PROBLEM DESCRIPTION – For every entry below, retype it exactly as it reads.
*** Opening THE INPUT ***
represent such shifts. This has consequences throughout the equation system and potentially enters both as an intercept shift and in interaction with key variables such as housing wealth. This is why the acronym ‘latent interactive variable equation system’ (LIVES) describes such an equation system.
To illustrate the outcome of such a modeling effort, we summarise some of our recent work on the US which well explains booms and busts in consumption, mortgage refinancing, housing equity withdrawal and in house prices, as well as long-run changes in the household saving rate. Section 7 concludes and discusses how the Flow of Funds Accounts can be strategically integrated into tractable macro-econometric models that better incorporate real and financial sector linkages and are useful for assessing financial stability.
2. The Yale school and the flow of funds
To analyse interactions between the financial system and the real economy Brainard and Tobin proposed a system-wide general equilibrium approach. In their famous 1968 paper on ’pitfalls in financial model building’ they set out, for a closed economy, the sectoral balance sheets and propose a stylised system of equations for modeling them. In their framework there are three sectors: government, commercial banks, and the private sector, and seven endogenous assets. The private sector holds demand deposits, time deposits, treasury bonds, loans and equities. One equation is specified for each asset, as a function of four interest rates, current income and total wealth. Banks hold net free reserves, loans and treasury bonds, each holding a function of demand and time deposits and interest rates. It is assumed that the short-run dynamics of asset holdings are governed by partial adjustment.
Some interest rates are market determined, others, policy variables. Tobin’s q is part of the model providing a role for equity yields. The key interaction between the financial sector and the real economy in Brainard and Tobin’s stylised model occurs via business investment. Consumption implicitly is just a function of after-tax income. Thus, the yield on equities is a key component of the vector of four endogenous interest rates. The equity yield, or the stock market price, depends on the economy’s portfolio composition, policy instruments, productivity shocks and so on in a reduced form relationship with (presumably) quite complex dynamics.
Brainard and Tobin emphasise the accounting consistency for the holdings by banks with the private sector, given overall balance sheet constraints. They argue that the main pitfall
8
*** Closing THE INPUT ***
ANSWER SECTION –
represent such shifts. This has consequences throughout the equation system and potentially enters both as an intercept shift and in interaction with key variables such as housing wealth. This is why the acronym ‘latent interactive variable equation system’ (LIVES) describes such an equation system.
To illustrate the outcome of such a modeling effort, we summarise some of our recent work on the US which well explains booms and busts in consumption, mortgage refinancing, housing equity withdrawal and in house prices, as well as long-run changes in the household saving rate. Section 7 concludes and discusses how the Flow of Funds Accounts can be strategically integrated into tractable macro-econometric models that better incorporate real and financial sector linkages and are useful for assessing financial stability.
2. The Yale school and the flow of funds
To analyse interactions between the financial system and the real economy Brainard and Tobin proposed a system-wide general equilibrium approach. In their famous 1968 paper on ’pitfalls in financial model building’ they set out, for a closed economy, the sectoral balance sheets and propose a stylised system of equations for modeling them. In their framework there are three sectors: government, commercial banks, and the private sector, and seven endogenous assets. The private sector holds demand deposits, time deposits, treasury bonds, loans and equities. One equation is specified for each asset, as a function of four interest rates, current income and total wealth. Banks hold net free reserves, loans and treasury bonds, each holding a function of demand and time deposits and interest rates. It is assumed that the short-run dynamics of asset holdings are governed by partial adjustment.
Some interest rates are market determined, others, policy variables. Tobin’s q is part of the model providing a role for equity yields. The key interaction between the financial sector and the real economy in Brainard and Tobin’s stylised model occurs via business investment. Consumption implicitly is just a function of after-tax income. Thus, the yield on equities is a key component of the vector of four endogenous interest rates. The equity yield, or the stock market price, depends on the economy’s portfolio composition, policy instruments, productivity shocks and so on in a reduced form relationship with (presumably) quite complex dynamics.
Brainard and Tobin emphasise the accounting consistency for the holdings by banks with the private sector, given overall balance sheet constraints. They argue that the main pitfall
8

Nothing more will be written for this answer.